Kaiserslautern RHEINPFALZ Plus Artikel Friedenspflicht vorbei: Erste Warnstreiks bei Opel

Am Werkstor von Opel machten am Dienstagnachmittag die Gewerkschafter auf ihre Forderungen aufmerksam.
Am Werkstor von Opel machten am Dienstagnachmittag die Gewerkschafter auf ihre Forderungen aufmerksam.

In der Nacht auf Dienstag, um Mitternacht, lief die Friedenspflicht in Sachen Tarifverhandlungen in der Metall- und Elektroindustrie aus. Mit ersten Warnstreik-Aktionen machte die IG Metall auf ihre Forderungen aufmerksam. In Kaiserslautern, bei Opel, waren die Gewerkschaftsmitglieder dazu aufgerufen, eine Stunde früher in den Feierabend zu gehen.

Wie Bernd Löffler, der Erste Bevollmächtigte der IG Metall Kaiserslautern auf RHEINPFALZ-Anfrage berichtet, gab es bei den Opelanern in Kaiserslautern „eine gute Beteiligung“ an der Aktion, zu der die IG Metall ihre Mitglieder aufgerufen hatte. Vor dem Opel-Werkstor zeigten Gewerkschaftsvertreter am Dienstag auch Präsenz, waren vom frühen Morgen – zum vorzeitigen Ende der Nachtschicht – bis zum Nachmittag, als die Mittagsschicht (frühzeitig) in den Feierabend ging, vor Ort.

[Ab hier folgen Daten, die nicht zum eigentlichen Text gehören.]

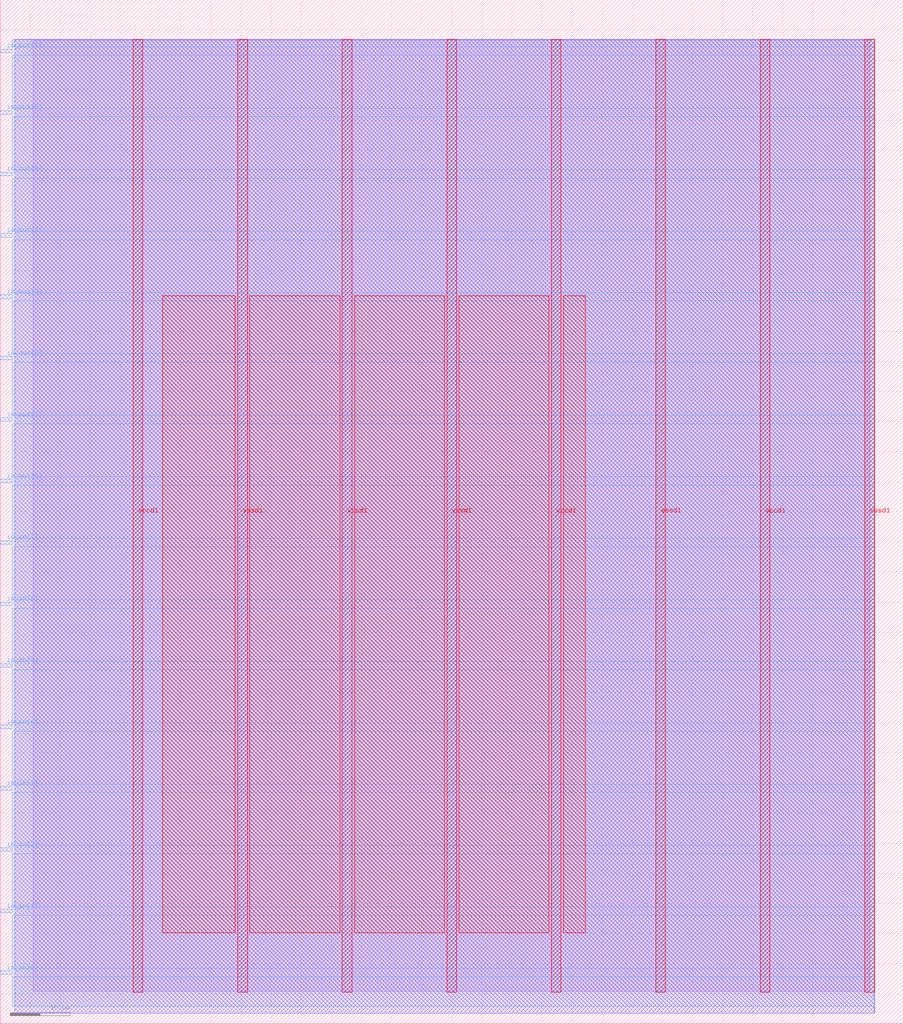
<source format=lef>
VERSION 5.7 ;
  NOWIREEXTENSIONATPIN ON ;
  DIVIDERCHAR "/" ;
  BUSBITCHARS "[]" ;
MACRO clemensnasenberg_top
  CLASS BLOCK ;
  FOREIGN clemensnasenberg_top ;
  ORIGIN 0.000 0.000 ;
  SIZE 150.000 BY 170.000 ;
  PIN io_in[0]
    DIRECTION INPUT ;
    USE SIGNAL ;
    PORT
      LAYER met3 ;
        RECT 0.000 8.200 2.000 8.800 ;
    END
  END io_in[0]
  PIN io_in[1]
    DIRECTION INPUT ;
    USE SIGNAL ;
    PORT
      LAYER met3 ;
        RECT 0.000 18.400 2.000 19.000 ;
    END
  END io_in[1]
  PIN io_in[2]
    DIRECTION INPUT ;
    USE SIGNAL ;
    PORT
      LAYER met3 ;
        RECT 0.000 28.600 2.000 29.200 ;
    END
  END io_in[2]
  PIN io_in[3]
    DIRECTION INPUT ;
    USE SIGNAL ;
    PORT
      LAYER met3 ;
        RECT 0.000 38.800 2.000 39.400 ;
    END
  END io_in[3]
  PIN io_in[4]
    DIRECTION INPUT ;
    USE SIGNAL ;
    PORT
      LAYER met3 ;
        RECT 0.000 49.000 2.000 49.600 ;
    END
  END io_in[4]
  PIN io_in[5]
    DIRECTION INPUT ;
    USE SIGNAL ;
    PORT
      LAYER met3 ;
        RECT 0.000 59.200 2.000 59.800 ;
    END
  END io_in[5]
  PIN io_in[6]
    DIRECTION INPUT ;
    USE SIGNAL ;
    PORT
      LAYER met3 ;
        RECT 0.000 69.400 2.000 70.000 ;
    END
  END io_in[6]
  PIN io_in[7]
    DIRECTION INPUT ;
    USE SIGNAL ;
    PORT
      LAYER met3 ;
        RECT 0.000 79.600 2.000 80.200 ;
    END
  END io_in[7]
  PIN io_out[0]
    DIRECTION OUTPUT TRISTATE ;
    USE SIGNAL ;
    PORT
      LAYER met3 ;
        RECT 0.000 89.800 2.000 90.400 ;
    END
  END io_out[0]
  PIN io_out[1]
    DIRECTION OUTPUT TRISTATE ;
    USE SIGNAL ;
    PORT
      LAYER met3 ;
        RECT 0.000 100.000 2.000 100.600 ;
    END
  END io_out[1]
  PIN io_out[2]
    DIRECTION OUTPUT TRISTATE ;
    USE SIGNAL ;
    PORT
      LAYER met3 ;
        RECT 0.000 110.200 2.000 110.800 ;
    END
  END io_out[2]
  PIN io_out[3]
    DIRECTION OUTPUT TRISTATE ;
    USE SIGNAL ;
    PORT
      LAYER met3 ;
        RECT 0.000 120.400 2.000 121.000 ;
    END
  END io_out[3]
  PIN io_out[4]
    DIRECTION OUTPUT TRISTATE ;
    USE SIGNAL ;
    PORT
      LAYER met3 ;
        RECT 0.000 130.600 2.000 131.200 ;
    END
  END io_out[4]
  PIN io_out[5]
    DIRECTION OUTPUT TRISTATE ;
    USE SIGNAL ;
    PORT
      LAYER met3 ;
        RECT 0.000 140.800 2.000 141.400 ;
    END
  END io_out[5]
  PIN io_out[6]
    DIRECTION OUTPUT TRISTATE ;
    USE SIGNAL ;
    PORT
      LAYER met3 ;
        RECT 0.000 151.000 2.000 151.600 ;
    END
  END io_out[6]
  PIN io_out[7]
    DIRECTION OUTPUT TRISTATE ;
    USE SIGNAL ;
    PORT
      LAYER met3 ;
        RECT 0.000 161.200 2.000 161.800 ;
    END
  END io_out[7]
  PIN vccd1
    DIRECTION INOUT ;
    USE POWER ;
    PORT
      LAYER met4 ;
        RECT 22.085 5.200 23.685 163.440 ;
    END
    PORT
      LAYER met4 ;
        RECT 56.815 5.200 58.415 163.440 ;
    END
    PORT
      LAYER met4 ;
        RECT 91.545 5.200 93.145 163.440 ;
    END
    PORT
      LAYER met4 ;
        RECT 126.275 5.200 127.875 163.440 ;
    END
  END vccd1
  PIN vssd1
    DIRECTION INOUT ;
    USE GROUND ;
    PORT
      LAYER met4 ;
        RECT 39.450 5.200 41.050 163.440 ;
    END
    PORT
      LAYER met4 ;
        RECT 74.180 5.200 75.780 163.440 ;
    END
    PORT
      LAYER met4 ;
        RECT 108.910 5.200 110.510 163.440 ;
    END
    PORT
      LAYER met4 ;
        RECT 143.640 5.200 145.240 163.440 ;
    END
  END vssd1
  OBS
      LAYER li1 ;
        RECT 5.520 5.355 144.440 163.285 ;
      LAYER met1 ;
        RECT 2.370 1.740 145.240 163.440 ;
      LAYER met2 ;
        RECT 2.390 1.710 145.210 163.385 ;
      LAYER met3 ;
        RECT 2.000 162.200 145.230 163.365 ;
        RECT 2.400 160.800 145.230 162.200 ;
        RECT 2.000 152.000 145.230 160.800 ;
        RECT 2.400 150.600 145.230 152.000 ;
        RECT 2.000 141.800 145.230 150.600 ;
        RECT 2.400 140.400 145.230 141.800 ;
        RECT 2.000 131.600 145.230 140.400 ;
        RECT 2.400 130.200 145.230 131.600 ;
        RECT 2.000 121.400 145.230 130.200 ;
        RECT 2.400 120.000 145.230 121.400 ;
        RECT 2.000 111.200 145.230 120.000 ;
        RECT 2.400 109.800 145.230 111.200 ;
        RECT 2.000 101.000 145.230 109.800 ;
        RECT 2.400 99.600 145.230 101.000 ;
        RECT 2.000 90.800 145.230 99.600 ;
        RECT 2.400 89.400 145.230 90.800 ;
        RECT 2.000 80.600 145.230 89.400 ;
        RECT 2.400 79.200 145.230 80.600 ;
        RECT 2.000 70.400 145.230 79.200 ;
        RECT 2.400 69.000 145.230 70.400 ;
        RECT 2.000 60.200 145.230 69.000 ;
        RECT 2.400 58.800 145.230 60.200 ;
        RECT 2.000 50.000 145.230 58.800 ;
        RECT 2.400 48.600 145.230 50.000 ;
        RECT 2.000 39.800 145.230 48.600 ;
        RECT 2.400 38.400 145.230 39.800 ;
        RECT 2.000 29.600 145.230 38.400 ;
        RECT 2.400 28.200 145.230 29.600 ;
        RECT 2.000 19.400 145.230 28.200 ;
        RECT 2.400 18.000 145.230 19.400 ;
        RECT 2.000 9.200 145.230 18.000 ;
        RECT 2.400 7.800 145.230 9.200 ;
        RECT 2.000 2.895 145.230 7.800 ;
      LAYER met4 ;
        RECT 26.975 15.135 39.050 120.865 ;
        RECT 41.450 15.135 56.415 120.865 ;
        RECT 58.815 15.135 73.780 120.865 ;
        RECT 76.180 15.135 91.145 120.865 ;
        RECT 93.545 15.135 97.225 120.865 ;
  END
END clemensnasenberg_top
END LIBRARY


</source>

Zum Abschluss habe es noch eine kleine Veranstaltung mit mehreren Dutzend Mitgliedern – unter Einhaltung der Abstandsregeln – gegeben, berichtet Löffler. Außer in Kaiserslautern bei Opel hatte die IG Metall auch zu einer ähnlichen Aktion bei Adient in Rockenhausen aufgerufen.

Im vergangenen Jahr habe die IG Metall eine Tarifrunde gestartet mit dem Ziel, die Transformation in der Arbeitswelt, beispielsweise die stärker zunehmende Digitalisierung von Prozessen mitzugestalten. Corona habe die Verhandlungen aber stark ausgebremst, Löffler spricht bildlich davon, „mit 120 Stundenkilometern in die Garage gefahren zu sein“. Die Transformation der Arbeitswelt sei nun, ein Jahr später, keinesfalls vom Tisch.

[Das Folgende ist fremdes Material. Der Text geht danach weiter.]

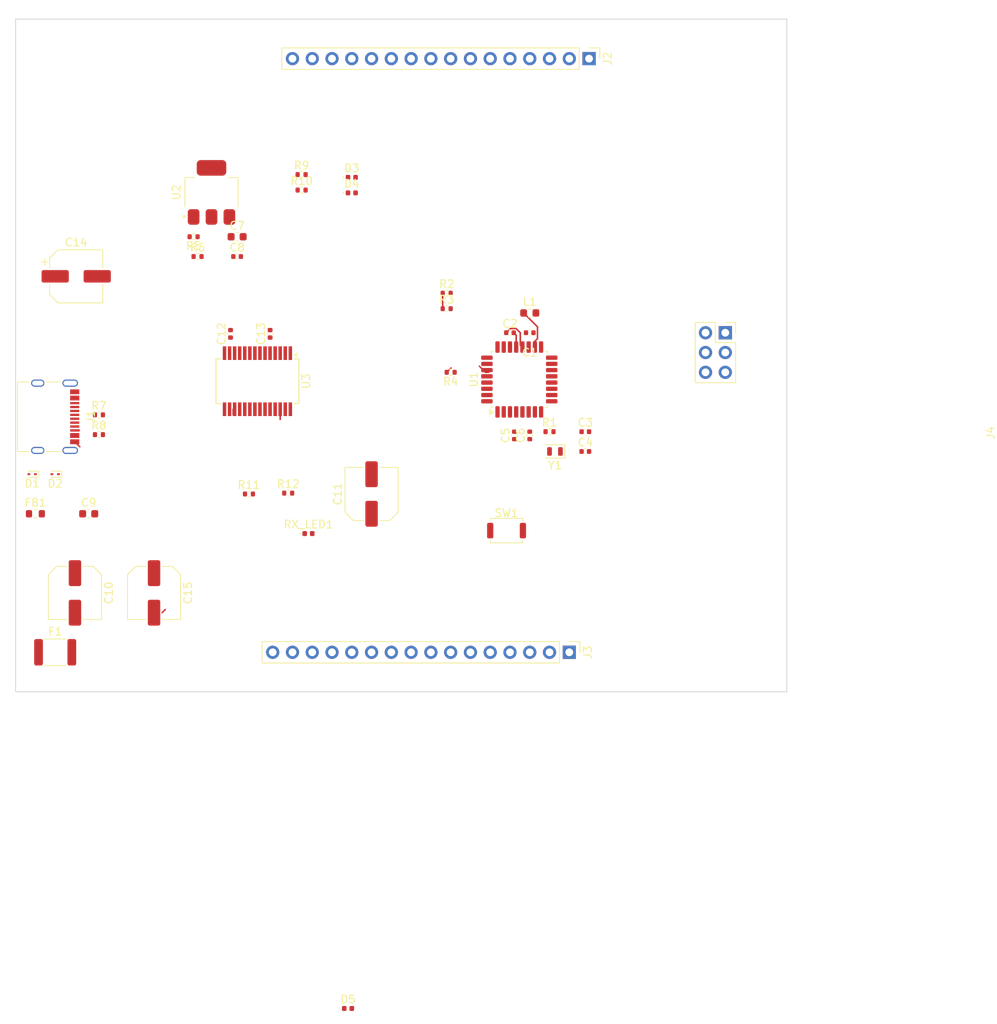
<source format=kicad_pcb>
(kicad_pcb
	(version 20241229)
	(generator "pcbnew")
	(generator_version "9.0")
	(general
		(thickness 1.6)
		(legacy_teardrops no)
	)
	(paper "A4")
	(layers
		(0 "F.Cu" signal)
		(2 "B.Cu" signal)
		(9 "F.Adhes" user "F.Adhesive")
		(11 "B.Adhes" user "B.Adhesive")
		(13 "F.Paste" user)
		(15 "B.Paste" user)
		(5 "F.SilkS" user "F.Silkscreen")
		(7 "B.SilkS" user "B.Silkscreen")
		(1 "F.Mask" user)
		(3 "B.Mask" user)
		(17 "Dwgs.User" user "User.Drawings")
		(19 "Cmts.User" user "User.Comments")
		(21 "Eco1.User" user "User.Eco1")
		(23 "Eco2.User" user "User.Eco2")
		(25 "Edge.Cuts" user)
		(27 "Margin" user)
		(31 "F.CrtYd" user "F.Courtyard")
		(29 "B.CrtYd" user "B.Courtyard")
		(35 "F.Fab" user)
		(33 "B.Fab" user)
		(39 "User.1" user)
		(41 "User.2" user)
		(43 "User.3" user)
		(45 "User.4" user)
		(47 "User.5" user)
		(49 "User.6" user)
		(51 "User.7" user)
		(53 "User.8" user)
		(55 "User.9" user)
	)
	(setup
		(stackup
			(layer "F.SilkS"
				(type "Top Silk Screen")
			)
			(layer "F.Paste"
				(type "Top Solder Paste")
			)
			(layer "F.Mask"
				(type "Top Solder Mask")
				(thickness 0.01)
			)
			(layer "F.Cu"
				(type "copper")
				(thickness 0.035)
			)
			(layer "dielectric 1"
				(type "core")
				(thickness 1.51)
				(material "FR4")
				(epsilon_r 4.5)
				(loss_tangent 0.02)
			)
			(layer "B.Cu"
				(type "copper")
				(thickness 0.035)
			)
			(layer "B.Mask"
				(type "Bottom Solder Mask")
				(thickness 0.01)
			)
			(layer "B.Paste"
				(type "Bottom Solder Paste")
			)
			(layer "B.SilkS"
				(type "Bottom Silk Screen")
			)
			(copper_finish "None")
			(dielectric_constraints no)
		)
		(pad_to_mask_clearance 0)
		(allow_soldermask_bridges_in_footprints no)
		(tenting front back)
		(pcbplotparams
			(layerselection 0x00000000_00000000_55555555_5755f5ff)
			(plot_on_all_layers_selection 0x00000000_00000000_00000000_00000000)
			(disableapertmacros no)
			(usegerberextensions no)
			(usegerberattributes yes)
			(usegerberadvancedattributes yes)
			(creategerberjobfile yes)
			(dashed_line_dash_ratio 12.000000)
			(dashed_line_gap_ratio 3.000000)
			(svgprecision 4)
			(plotframeref no)
			(mode 1)
			(useauxorigin no)
			(hpglpennumber 1)
			(hpglpenspeed 20)
			(hpglpendiameter 15.000000)
			(pdf_front_fp_property_popups yes)
			(pdf_back_fp_property_popups yes)
			(pdf_metadata yes)
			(pdf_single_document no)
			(dxfpolygonmode yes)
			(dxfimperialunits yes)
			(dxfusepcbnewfont yes)
			(psnegative no)
			(psa4output no)
			(plot_black_and_white yes)
			(sketchpadsonfab no)
			(plotpadnumbers no)
			(hidednponfab no)
			(sketchdnponfab yes)
			(crossoutdnponfab yes)
			(subtractmaskfromsilk no)
			(outputformat 1)
			(mirror no)
			(drillshape 1)
			(scaleselection 1)
			(outputdirectory "")
		)
	)
	(net 0 "")
	(net 1 "+5V")
	(net 2 "GND")
	(net 3 "Net-(U1-AREF)")
	(net 4 "EX_OSC2")
	(net 5 "EX_OSC1")
	(net 6 "+3.3V")
	(net 7 "PWRU_IN")
	(net 8 "Net-(C10-Pad1)")
	(net 9 "Net-(U3-3V3OUT)")
	(net 10 "USART_DTR")
	(net 11 "EX_RST")
	(net 12 "USBC_D.P")
	(net 13 "USBC_D.N")
	(net 14 "Net-(D3-A)")
	(net 15 "Net-(D4-A)")
	(net 16 "Net-(D5-K)")
	(net 17 "Net-(D5-A)")
	(net 18 "Net-(J1-CC1)")
	(net 19 "unconnected-(J1-SBU1-PadA8)")
	(net 20 "Net-(J1-CC2)")
	(net 21 "unconnected-(J1-SBU2-PadB8)")
	(net 22 "unconnected-(J1-SHIELD-PadS1)")
	(net 23 "unconnected-(J2-Pin_1-Pad1)")
	(net 24 "GPIO_C0")
	(net 25 "GPIO_C1")
	(net 26 "GPIO_C2")
	(net 27 "GPIO_C3")
	(net 28 "I2C_SCL")
	(net 29 "I2C_SDA")
	(net 30 "GPIO_C4")
	(net 31 "GPIO_C5")
	(net 32 "SPI_SS")
	(net 33 "SPI_MOSI")
	(net 34 "SPI_MISO")
	(net 35 "SPI_SCK")
	(net 36 "GPIO_B1")
	(net 37 "GPIO_B0")
	(net 38 "GPIO_D7")
	(net 39 "GPIO_D6")
	(net 40 "GPIO_D5")
	(net 41 "GPIO_D4")
	(net 42 "GPIO_D3")
	(net 43 "GPIO_D2")
	(net 44 "USART_TXD")
	(net 45 "USART_RXD")
	(net 46 "Net-(U1-AVCC)")
	(net 47 "Net-(U2-ADJ)")
	(net 48 "Net-(RX_LED1-A)")
	(net 49 "Net-(RX_LED1-K)")
	(net 50 "unconnected-(U3-RTS-Pad3)")
	(net 51 "unconnected-(U3-RI-Pad6)")
	(net 52 "unconnected-(U3-DCR-Pad9)")
	(net 53 "unconnected-(U3-DCD-Pad10)")
	(net 54 "unconnected-(U3-CBUS4-Pad12)")
	(net 55 "unconnected-(U3-CBUS2-Pad13)")
	(net 56 "unconnected-(U3-CBUS3-Pad14)")
	(net 57 "USB_D.P")
	(net 58 "USB_D.N")
	(net 59 "unconnected-(U3-~{RESET}-Pad19)")
	(net 60 "unconnected-(U3-OSCI-Pad27)")
	(net 61 "unconnected-(U3-OSCO-Pad28)")
	(net 62 "unconnected-(J1-SHIELD-PadS1)_1")
	(net 63 "unconnected-(J1-SHIELD-PadS1)_2")
	(net 64 "unconnected-(J1-SHIELD-PadS1)_3")
	(footprint "Package_SO:SSOP-28_5.3x10.2mm_P0.65mm" (layer "F.Cu") (at 99.639 76.962 -90))
	(footprint "Resistor_SMD:R_0402_1005Metric" (layer "F.Cu") (at 137.16 83.4425))
	(footprint "Resistor_SMD:R_0402_1005Metric" (layer "F.Cu") (at 79.28 83.82))
	(footprint "Button_Switch_SMD:SW_Push_SPST_NO_Alps_SKRK" (layer "F.Cu") (at 131.64 96.1425))
	(footprint "Capacitor_SMD:C_0402_1005Metric" (layer "F.Cu") (at 132.08 70.7425))
	(footprint "Fuse:Fuse_1812_4532Metric" (layer "F.Cu") (at 73.66 111.76))
	(footprint "Resistor_SMD:R_0402_1005Metric" (layer "F.Cu") (at 79.28 81.28))
	(footprint "Package_QFP:TQFP-32_7x7mm_P0.8mm" (layer "F.Cu") (at 133.28 76.74 90))
	(footprint "Connector_USB:USB_C_Receptacle_Palconn_UTC16-G" (layer "F.Cu") (at 73.66 81.53 -90))
	(footprint "Package_TO_SOT_SMD:SOT-223" (layer "F.Cu") (at 93.74 52.73 90))
	(footprint "Resistor_SMD:R_0402_1005Metric" (layer "F.Cu") (at 105.315 50.44))
	(footprint "Capacitor_SMD:C_0402_1005Metric" (layer "F.Cu") (at 134.62 70.7425 180))
	(footprint "Resistor_SMD:R_0402_1005Metric" (layer "F.Cu") (at 123.95 67.6525))
	(footprint "Capacitor_SMD:C_Elec_6.3x7.7" (layer "F.Cu") (at 86.36 104.14 -90))
	(footprint "LED_SMD:LED_0402_1005Metric" (layer "F.Cu") (at 111.76 50.8))
	(footprint "Capacitor_SMD:C_0402_1005Metric" (layer "F.Cu") (at 141.76 83.4425))
	(footprint "Resistor_SMD:R_0402_1005Metric" (layer "F.Cu") (at 91.95 60.96))
	(footprint "Resistor_SMD:R_0402_1005Metric" (layer "F.Cu") (at 98.55 91.44))
	(footprint "Capacitor_SMD:C_0603_1608Metric" (layer "F.Cu") (at 77.965 93.98))
	(footprint "Capacitor_SMD:C_0402_1005Metric" (layer "F.Cu") (at 97.03 60.96))
	(footprint "Diode_SMD:D_SOD-923" (layer "F.Cu") (at 73.66 88.9 180))
	(footprint "Capacitor_SMD:C_0402_1005Metric" (layer "F.Cu") (at 141.76 85.9825))
	(footprint "LED_SMD:LED_0402_1005Metric" (layer "F.Cu") (at 111.275 157.48))
	(footprint "Resistor_SMD:R_0402_1005Metric" (layer "F.Cu") (at 91.44 58.42 180))
	(footprint "Resistor_SMD:R_0402_1005Metric" (layer "F.Cu") (at 105.315 52.43))
	(footprint "Resistor_SMD:R_0402_1005Metric" (layer "F.Cu") (at 124.46 75.8225 180))
	(footprint "Connector_PinSocket_2.54mm:PinSocket_2x03_P2.54mm_Vertical" (layer "F.Cu") (at 159.7375 70.7425))
	(footprint "Resistor_SMD:R_0603_1608Metric" (layer "F.Cu") (at 71.12 93.98))
	(footprint "Capacitor_SMD:CP_Elec_6.3x7.7" (layer "F.Cu") (at 76.36 63.5))
	(footprint "Crystal:Crystal_SMD_2012-2Pin_2.0x1.2mm" (layer "F.Cu") (at 137.86 85.9825 180))
	(footprint "LED_SMD:LED_0402_1005Metric" (layer "F.Cu") (at 111.76 52.79))
	(footprint "Resistor_SMD:R_0402_1005Metric" (layer "F.Cu") (at 103.59 91.33))
	(footprint "Resistor_SMD:R_0402_1005Metric" (layer "F.Cu") (at 123.95 65.6625))
	(footprint "Capacitor_SMD:C_0402_1005Metric" (layer "F.Cu") (at 101.264 70.882 90))
	(footprint "Inductor_SMD:L_0603_1608Metric" (layer "F.Cu") (at 134.62 68.2025))
	(footprint "Capacitor_SMD:C_0402_1005Metric" (layer "F.Cu") (at 132.65 83.9225 90))
	(footprint "Capacitor_SMD:C_0603_1608Metric" (layer "F.Cu") (at 97.03 58.42))
	(footprint "Capacitor_SMD:C_Elec_6.3x7.7" (layer "F.Cu") (at 76.2 104.14 -90))
	(footprint "Diode_SMD:D_SOD-923"
		(layer "F.Cu")
		(uuid "e471578b-4a12-487c-8105-e23d52c5fcd6")
		(at 70.7 88.9 180)
		(descr "https://www.onsemi.com/pub/Collateral/ESD9B-D.PDF#page=4")
		(tags "Diode SOD923")
		(property "Reference" "D1"
			(at 0 -1.2 0)
			(layer "F.SilkS")
			(uuid "89519689-d40d-47ce-abc5-e7fcd756c068")
			(effects
				(font
					(size 1 1)
					(thickness 0.15)
				)
			)
		)
		(property "Value" "1.5KExxCA"
			(at 0 1.2 0)
			(layer "F.Fab")
			(uuid "f92151ca-f28a-49c3-912e-c1083bcd7f74")
			(effects
				(font
					(size 1 1)
					(thickness 0.15)
				)
			)
		)
		(property "Datasheet" "https://www.vishay.com/docs/88301/15ke.pdf"
			(at 0 0 180)
			(unlocked yes)
			(layer "F.Fab")
			(hide yes)
			(uuid "84d30661-768a-468b-8fc4-99cb7227640f")
			(effects
				(font
					(size 1.27 1.27)
					(thickness 0.15)
				)
			)
		)
		(property "Description" ""
			(at 0 0 180)
			(unlocked yes)
			(layer "F.Fab")
			(hide yes)
			(uuid "8104e40a-3421-4756-94d2-d49e9739a79e")
			(effects
				(font
					(size 1.27 1.27)
					(thickness 0.15)
				)
			)
		)
		(property ki_fp_filters "D?DO?201AE*")
		(path "/fe0ea4a4-c2df-4c35-8
... [45955 chars truncated]
</source>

„Ein Strauß von Forderungen“

Die IG Metall habe „einen Strauß von Forderungen“, so Löffler, der exemplarisch vier Prozent mehr Lohn sowie Beschäftigungsgarantien und Mitsprache der Arbeitnehmer bei den Veränderungen der Arbeitswelt nennt. Bei den von der IG Metall ins Spiel gebrachten Änderungen für die Arbeitswelt, liege man aus Gewerkschaftssicht gar nicht so weit weg von dem, was den Arbeitgebern vorschwebe, so Löffler. „Die sagen, das sei alles gut, dürfe aber nichts kosten“, fasst es der Gewerkschafter zusammen.

Bei Opel stehe im Fokus, wie es mit dem bestehenden Komponentenwerk weitergehe, sagt Löffler. Der französische Automobilkonzern PSA hatte Opel 2017 gekauft. Am Standort Kaiserslautern plant der Konzern, ein Batteriewerk zu bauen. „Da wäre es natürlich auch mal interessant zu wissen, welche Art von Arbeitsplätzen da entstehen sollen“, sagt Löffler.

In den kommenden beiden Wochen sei in der Region mit weiteren Warnstreiks zu rechnen, kündigt Löffler an. Für den 12. März ist der nächste Verhandlungstermin im IG-Metall-Bezirk Mitte anberaumt, zu dem die Bundesländer Rheinland-Pfalz, Hessen und das Saarland zählen. Verhandlungsführer auf Arbeitgeberseite ist Johannes Heger, der Chef von HegerGuss aus Enkenbach-Alsenborn.